The full set of records is to be reproduced verbatim.

MATERIAL FOR THIS EXERCISE Start Marker

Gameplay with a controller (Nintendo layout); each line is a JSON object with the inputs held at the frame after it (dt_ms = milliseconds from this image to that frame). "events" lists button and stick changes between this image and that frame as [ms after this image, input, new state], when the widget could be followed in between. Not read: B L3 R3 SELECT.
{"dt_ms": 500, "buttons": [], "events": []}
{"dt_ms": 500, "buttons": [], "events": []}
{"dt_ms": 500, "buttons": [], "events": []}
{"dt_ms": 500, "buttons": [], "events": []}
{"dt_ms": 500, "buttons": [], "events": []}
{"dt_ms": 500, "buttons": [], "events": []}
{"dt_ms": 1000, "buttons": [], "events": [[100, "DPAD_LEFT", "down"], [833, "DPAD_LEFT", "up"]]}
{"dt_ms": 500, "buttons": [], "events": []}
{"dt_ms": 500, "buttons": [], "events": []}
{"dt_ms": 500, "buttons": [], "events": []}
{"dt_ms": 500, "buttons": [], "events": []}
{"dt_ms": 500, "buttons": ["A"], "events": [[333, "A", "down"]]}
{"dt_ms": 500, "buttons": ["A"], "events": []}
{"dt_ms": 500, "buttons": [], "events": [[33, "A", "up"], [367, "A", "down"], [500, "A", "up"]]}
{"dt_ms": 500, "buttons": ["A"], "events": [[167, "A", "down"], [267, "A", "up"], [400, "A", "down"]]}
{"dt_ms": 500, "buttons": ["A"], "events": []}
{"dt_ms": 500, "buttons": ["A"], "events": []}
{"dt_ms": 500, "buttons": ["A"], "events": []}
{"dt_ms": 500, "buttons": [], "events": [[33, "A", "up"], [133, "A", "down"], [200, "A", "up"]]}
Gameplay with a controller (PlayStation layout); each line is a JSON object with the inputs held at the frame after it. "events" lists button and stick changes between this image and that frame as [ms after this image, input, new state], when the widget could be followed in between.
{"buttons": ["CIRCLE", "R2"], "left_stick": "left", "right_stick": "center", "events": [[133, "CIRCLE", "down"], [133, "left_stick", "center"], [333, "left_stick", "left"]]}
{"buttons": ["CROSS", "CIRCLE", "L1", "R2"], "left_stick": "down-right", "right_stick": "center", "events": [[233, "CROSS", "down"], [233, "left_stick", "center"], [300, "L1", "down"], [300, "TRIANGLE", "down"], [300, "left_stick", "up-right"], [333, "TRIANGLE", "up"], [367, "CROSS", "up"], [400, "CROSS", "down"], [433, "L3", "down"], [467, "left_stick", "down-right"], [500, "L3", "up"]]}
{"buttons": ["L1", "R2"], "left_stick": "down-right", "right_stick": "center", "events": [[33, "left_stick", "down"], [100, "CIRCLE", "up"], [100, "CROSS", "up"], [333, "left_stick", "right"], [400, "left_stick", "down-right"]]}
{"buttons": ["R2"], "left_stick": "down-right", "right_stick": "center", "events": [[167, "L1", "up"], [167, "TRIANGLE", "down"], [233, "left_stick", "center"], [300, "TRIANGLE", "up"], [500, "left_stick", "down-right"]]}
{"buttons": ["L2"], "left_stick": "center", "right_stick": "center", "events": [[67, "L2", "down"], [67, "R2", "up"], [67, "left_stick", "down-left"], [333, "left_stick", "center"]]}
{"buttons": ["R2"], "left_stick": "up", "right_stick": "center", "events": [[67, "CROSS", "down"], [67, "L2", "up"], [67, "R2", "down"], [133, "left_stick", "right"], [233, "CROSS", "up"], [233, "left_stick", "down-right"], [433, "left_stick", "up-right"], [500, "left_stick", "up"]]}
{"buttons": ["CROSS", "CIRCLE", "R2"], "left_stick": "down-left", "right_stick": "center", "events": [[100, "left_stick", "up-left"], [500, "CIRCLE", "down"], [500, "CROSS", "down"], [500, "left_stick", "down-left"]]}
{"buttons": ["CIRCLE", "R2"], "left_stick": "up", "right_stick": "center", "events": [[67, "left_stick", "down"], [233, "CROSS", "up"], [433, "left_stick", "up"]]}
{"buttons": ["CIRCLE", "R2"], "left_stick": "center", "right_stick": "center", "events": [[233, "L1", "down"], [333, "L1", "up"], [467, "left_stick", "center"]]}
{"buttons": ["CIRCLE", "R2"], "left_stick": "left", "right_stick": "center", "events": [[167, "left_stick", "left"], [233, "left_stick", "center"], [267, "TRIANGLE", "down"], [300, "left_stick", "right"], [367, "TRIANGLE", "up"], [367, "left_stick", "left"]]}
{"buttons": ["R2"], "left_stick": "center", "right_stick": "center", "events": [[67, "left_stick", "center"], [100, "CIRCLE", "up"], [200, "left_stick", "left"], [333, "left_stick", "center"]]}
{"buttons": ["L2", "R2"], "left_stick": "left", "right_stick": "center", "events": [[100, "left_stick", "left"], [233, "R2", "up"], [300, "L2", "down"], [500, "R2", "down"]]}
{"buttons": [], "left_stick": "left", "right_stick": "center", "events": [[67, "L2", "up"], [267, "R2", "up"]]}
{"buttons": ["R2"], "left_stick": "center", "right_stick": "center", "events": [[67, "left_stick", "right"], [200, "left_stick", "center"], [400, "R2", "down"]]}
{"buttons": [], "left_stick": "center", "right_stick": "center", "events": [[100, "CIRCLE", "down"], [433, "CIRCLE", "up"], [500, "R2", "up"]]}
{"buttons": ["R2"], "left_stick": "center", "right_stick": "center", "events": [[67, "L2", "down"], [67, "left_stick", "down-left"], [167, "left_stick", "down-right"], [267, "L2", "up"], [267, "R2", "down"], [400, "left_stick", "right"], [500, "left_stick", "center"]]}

MATERIAL FOR THIS EXERCISE End Marker

**TASK OUTPUT**
Gameplay with a controller (Nintendo layout); each line is a JSON object with the inputs held at the frame after it (dt_ms = milliseconds from this image to that frame). "events" lists button and stick changes between this image and that frame as [ms after this image, input, new state], when the widget could be followed in between. Not read: B L3 R3 SELECT.
{"dt_ms": 500, "buttons": [], "events": []}
{"dt_ms": 500, "buttons": [], "events": []}
{"dt_ms": 500, "buttons": [], "events": []}
{"dt_ms": 500, "buttons": [], "events": []}
{"dt_ms": 500, "buttons": [], "events": []}
{"dt_ms": 500, "buttons": [], "events": []}
{"dt_ms": 1000, "buttons": [], "events": [[100, "DPAD_LEFT", "down"], [833, "DPAD_LEFT", "up"]]}
{"dt_ms": 500, "buttons": [], "events": []}
{"dt_ms": 500, "buttons": [], "events": []}
{"dt_ms": 500, "buttons": [], "events": []}
{"dt_ms": 500, "buttons": [], "events": []}
{"dt_ms": 500, "buttons": ["A"], "events": [[333, "A", "down"]]}
{"dt_ms": 500, "buttons": ["A"], "events": []}
{"dt_ms": 500, "buttons": [], "events": [[33, "A", "up"], [367, "A", "down"], [500, "A", "up"]]}
{"dt_ms": 500, "buttons": ["A"], "events": [[167, "A", "down"], [267, "A", "up"], [400, "A", "down"]]}
{"dt_ms": 500, "buttons": ["A"], "events": []}
{"dt_ms": 500, "buttons": ["A"], "events": []}
{"dt_ms": 500, "buttons": ["A"], "events": []}
{"dt_ms": 500, "buttons": [], "events": [[33, "A", "up"], [133, "A", "down"], [200, "A", "up"]]}
Gameplay with a controller (PlayStation layout); each line is a JSON object with the inputs held at the frame after it. "events" lists button and stick changes between this image and that frame as [ms after this image, input, new state], when the widget could be followed in between.
{"buttons": ["CIRCLE", "R2"], "left_stick": "left", "right_stick": "center", "events": [[133, "CIRCLE", "down"], [133, "left_stick", "center"], [333, "left_stick", "left"]]}
{"buttons": ["CROSS", "CIRCLE", "L1", "R2"], "left_stick": "down-right", "right_stick": "center", "events": [[233, "CROSS", "down"], [233, "left_stick", "center"], [300, "L1", "down"], [300, "TRIANGLE", "down"], [300, "left_stick", "up-right"], [333, "TRIANGLE", "up"], [367, "CROSS", "up"], [400, "CROSS", "down"], [433, "L3", "down"], [467, "left_stick", "down-right"], [500, "L3", "up"]]}
{"buttons": ["L1", "R2"], "left_stick": "down-right", "right_stick": "center", "events": [[33, "left_stick", "down"], [100, "CIRCLE", "up"], [100, "CROSS", "up"], [333, "left_stick", "right"], [400, "left_stick", "down-right"]]}
{"buttons": ["R2"], "left_stick": "down-right", "right_stick": "center", "events": [[167, "L1", "up"], [167, "TRIANGLE", "down"], [233, "left_stick", "center"], [300, "TRIANGLE", "up"], [500, "left_stick", "down-right"]]}
{"buttons": ["L2"], "left_stick": "center", "right_stick": "center", "events": [[67, "L2", "down"], [67, "R2", "up"], [67, "left_stick", "down-left"], [333, "left_stick", "center"]]}
{"buttons": ["R2"], "left_stick": "up", "right_stick": "center", "events": [[67, "CROSS", "down"], [67, "L2", "up"], [67, "R2", "down"], [133, "left_stick", "right"], [233, "CROSS", "up"], [233, "left_stick", "down-right"], [433, "left_stick", "up-right"], [500, "left_stick", "up"]]}
{"buttons": ["CROSS", "CIRCLE", "R2"], "left_stick": "down-left", "right_stick": "center", "events": [[100, "left_stick", "up-left"], [500, "CIRCLE", "down"], [500, "CROSS", "down"], [500, "left_stick", "down-left"]]}
{"buttons": ["CIRCLE", "R2"], "left_stick": "up", "right_stick": "center", "events": [[67, "left_stick", "down"], [233, "CROSS", "up"], [433, "left_stick", "up"]]}
{"buttons": ["CIRCLE", "R2"], "left_stick": "center", "right_stick": "center", "events": [[233, "L1", "down"], [333, "L1", "up"], [467, "left_stick", "center"]]}
{"buttons": ["CIRCLE", "R2"], "left_stick": "left", "right_stick": "center", "events": [[167, "left_stick", "left"], [233, "left_stick", "center"], [267, "TRIANGLE", "down"], [300, "left_stick", "right"], [367, "TRIANGLE", "up"], [367, "left_stick", "left"]]}
{"buttons": ["R2"], "left_stick": "center", "right_stick": "center", "events": [[67, "left_stick", "center"], [100, "CIRCLE", "up"], [200, "left_stick", "left"], [333, "left_stick", "center"]]}
{"buttons": ["L2", "R2"], "left_stick": "left", "right_stick": "center", "events": [[100, "left_stick", "left"], [233, "R2", "up"], [300, "L2", "down"], [500, "R2", "down"]]}
{"buttons": [], "left_stick": "left", "right_stick": "center", "events": [[67, "L2", "up"], [267, "R2", "up"]]}
{"buttons": ["R2"], "left_stick": "center", "right_stick": "center", "events": [[67, "left_stick", "right"], [200, "left_stick", "center"], [400, "R2", "down"]]}
{"buttons": [], "left_stick": "center", "right_stick": "center", "events": [[100, "CIRCLE", "down"], [433, "CIRCLE", "up"], [500, "R2", "up"]]}
{"buttons": ["R2"], "left_stick": "center", "right_stick": "center", "events": [[67, "L2", "down"], [67, "left_stick", "down-left"], [167, "left_stick", "down-right"], [267, "L2", "up"], [267, "R2", "down"], [400, "left_stick", "right"], [500, "left_stick", "center"]]}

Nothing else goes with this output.